▶ [What you will do] Update the records below by replacing "보냅니다" with "전송합니다" and leaving everything else unchanged. Omit the pictures from your answer.

▶ [Data section]
++++

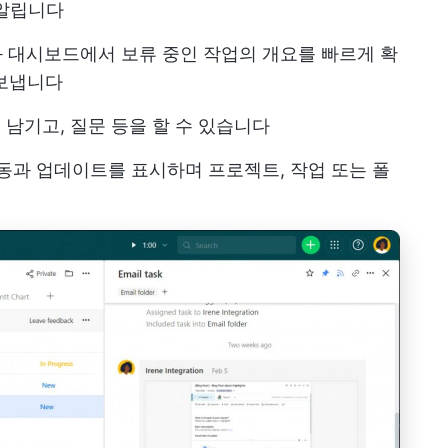
 알립니다
와 대시보드에서 보류 중인 작업의 개요를 빠르게 확
 보냅니다
를 남기고, 질문 등을 할 수 있습니다
활동과 업데이트를 표시하며 프로젝트, 작업 또는 폴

++++

▶ [Written reply]
 알립니다
와 대시보드에서 보류 중인 작업의 개요를 빠르게 확
 전송합니다
를 남기고, 질문 등을 할 수 있습니다
활동과 업데이트를 표시하며 프로젝트, 작업 또는 폴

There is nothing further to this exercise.